Finally, the court pointed out that although the conditions of Simpson's incidental take permit did not require FWS to reinitiate consultation regarding the marbled murrelet or coho salmon, Simpson is not allowed under the ESA to take those species. Furthermore, under section 9 of the ESA, either FWS or EPIC could seek relief if the marbled murrelet or coho salmon were threatened with imminent harm by Simpson's logging activities. In such a circumstance FWS would have the authority to revoke Simpson's spotted owl permit because activities covered by the permit were being conducted in violation of the ESA.

The dissent argued that the majority impermissibly read a new requirement into the ESA regulation quoted above, a requirement unwarranted by statute, unsupported by the permit documents, and inconsistent with Ninth Circuit precedent. The dissent stated that the ESA regulation "does not require the parties to anticipate the specific purpose for which discretion may be exercised in order for there to be sufficient discretionary control that it can benefit a newly listed species."[6]

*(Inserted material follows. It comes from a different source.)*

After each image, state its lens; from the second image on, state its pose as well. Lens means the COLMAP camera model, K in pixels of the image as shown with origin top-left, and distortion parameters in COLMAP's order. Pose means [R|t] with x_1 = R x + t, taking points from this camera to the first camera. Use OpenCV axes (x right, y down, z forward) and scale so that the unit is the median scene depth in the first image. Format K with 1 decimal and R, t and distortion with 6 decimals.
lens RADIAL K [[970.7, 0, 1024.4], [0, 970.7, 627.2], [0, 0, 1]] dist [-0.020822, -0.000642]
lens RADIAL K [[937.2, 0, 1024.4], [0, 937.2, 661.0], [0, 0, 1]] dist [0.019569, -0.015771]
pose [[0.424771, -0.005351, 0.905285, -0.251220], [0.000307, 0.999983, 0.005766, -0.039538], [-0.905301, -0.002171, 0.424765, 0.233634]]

The dissent identified multiple sources of discretion authorizing FWS to reconsider Simpson's permit. Specifically, a regulatory phrase written into the permit "reserve[d] the right to amend any permit for just cause at any time during its term."[7] The implementation agreement stated that nothing in the permit limited the government's authority or responsibility to fulfill its responsibilities under the ESA.[8] The dissent concluded that "[t]hese sources of discretion, together with the promises made by Simpson in its HCP, provide sufficient remedial authority for FWS to implement measures that inure to the benefit of the marbled murrelet and coho salmon,"[9] thereby satisfying the condition of retained federal discretion that triggers FWS's duty to reinitiate consultation.

 



[1] Endangered Species Act of 1973, 16 U.S.C. §§ 1531-1544 (2000).

[2] 50 C.F.R. § 402.16 (2001).

[3] Envtl. Prot. Info. Ctr. v. Simpson Timber Co. (EPIC), 255 F.3d 1073, 1080 (9th Cir. 2001) (quoting Sierra Club v. Babbitt, 65 F.3d 1502, 1509 (9th Cir. 1995)). The court found that Sierra Club, not Pacific Rivers Council v. Thomas, 30 F.3d 1050 (9th Cir. 1994), as EPIC contended, controlled the case.

[4] Id. at 1080-81 (quoting the HCP at 195).

[5] 50 C.F.R. § 13.23(b) (2001).

[6] EPIC, 255 F.3d at 1085.

[7] 50 C.F.R. § 13.23 (2001).

[8] The dissent identified ESA section 7 as imposing a "separate, affirmative duty" on FWS to assure that agency actions will not harm listed species. EPIC, 255 F.3d at 1085.

[9] Id. at 1084-85. Simpson promised to submit THPs that included measures to protect "other species of concern." Id. at 1085.